The Humanitarian Immigration Law Clinic helped families who visited the university when the Consulate General of Mexico opened mobile offices on Elon’s main campus this week as part of its public outreach efforts.
An Elon University School of Law clinic that helps refugees understand immigration rules offered aid Wednesday to Mexican citizens in Alamance County who were on campus to visit the Consulate General of Mexico.
Mobile offices in McCoy Commons were part of a four-day visit by the Mexican government to connect with its citizens unable to travel to Raleigh, North Carolina, to apply for passports, national identifications, and birth and marriage certificates for the Mexican national registry, among other services.
Abigail Seymour, a second-year Elon Law student and an Immigrant Justice Fellow with the university’s Humanitarian Immigration Law Clinic, spent Wednesday morning consulting with visitors who may qualify for Deferred Action for Childhood Arrivals, a program run through the U.S. Citizenship and Immigration Services office in the Department of Homeland Security.
DACA is an avenue for select undocumented immigrants who arrived in the United States as children, prior to June 2007, to legally remain in the country.
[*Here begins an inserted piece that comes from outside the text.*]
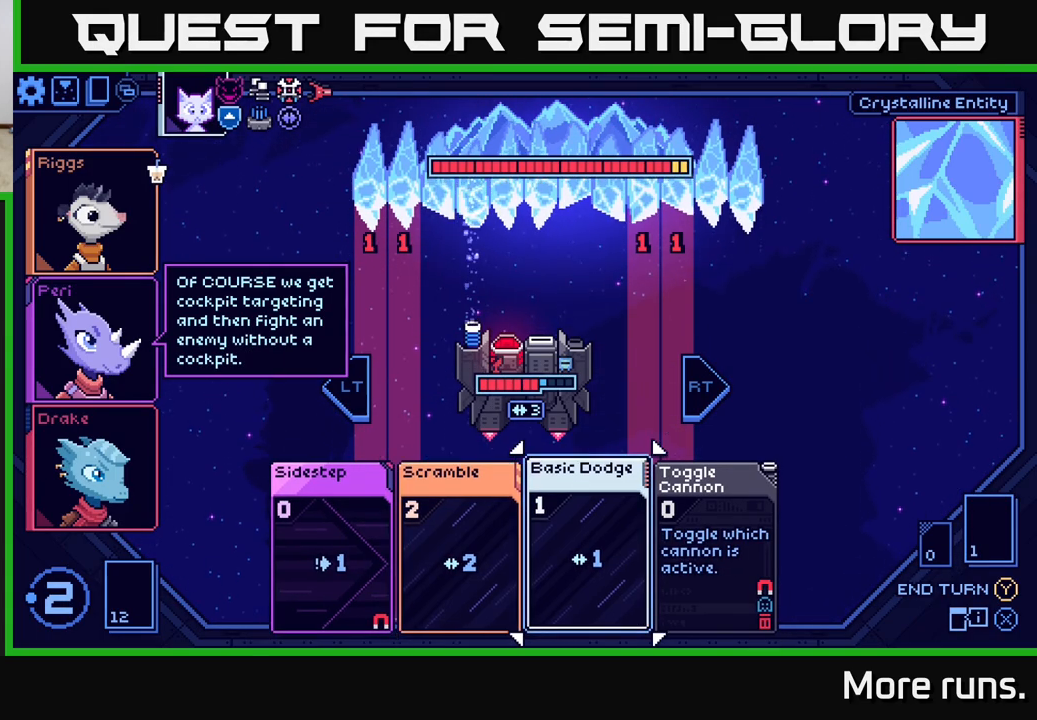
{"buttons": ["DPAD_LEFT"], "left_stick": "center", "right_stick": "center", "events": [[500, "DPAD_LEFT", "down"]]}
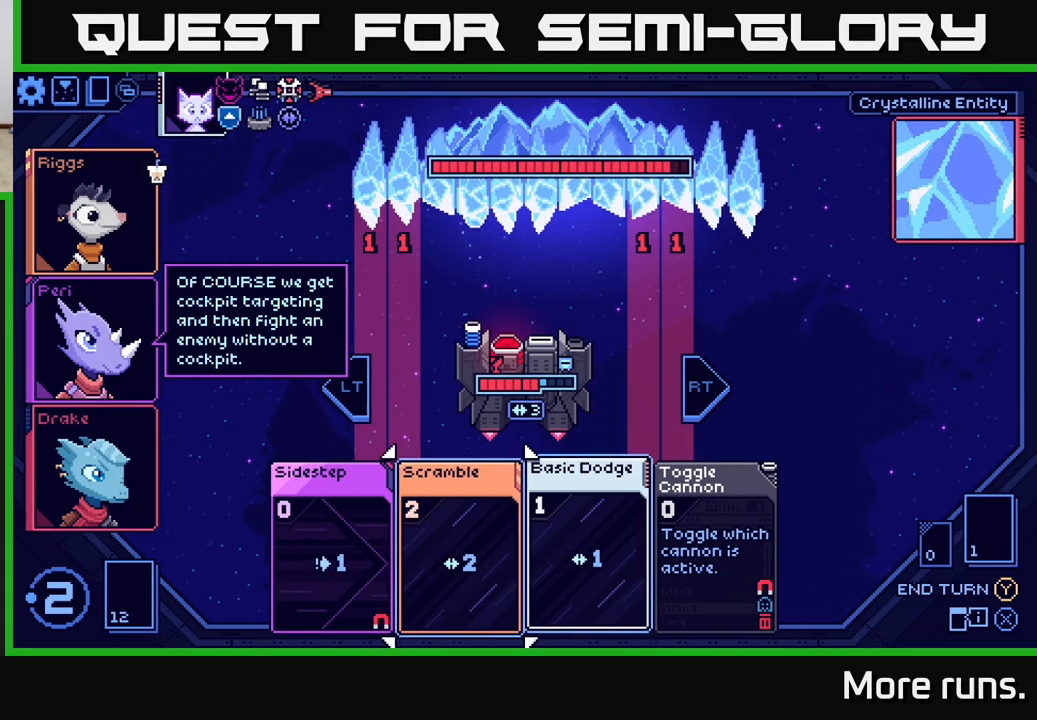
{"buttons": [], "left_stick": "center", "right_stick": "center", "events": [[133, "DPAD_LEFT", "up"]]}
Seymour scheduled future appointments at the law clinic’s offices in Greensboro, North Carolina, for those whom met certain criteria.
“The law clinic normally serves refugees and those already granted asylum status,” said Seymour, who chose to attend Elon Law to work with immigrants through the clinic. “It’s rewarding to me to hear different stories. Every single person who sits down has a story, and it’s usually pretty dramatic.”
Elon administrators had been in talks with the consulate for several months and saw the mobile offices as an opportunity to be a good neighbor.
“Anything we can do to bring the local Hispanic community to campus in a positive way is a good thing,” said Woody Pelton, dean of global education at Elon University. “The consulate was happy about it, and we picked a time in the summer when we knew there wouldn’t be much of a space issue.”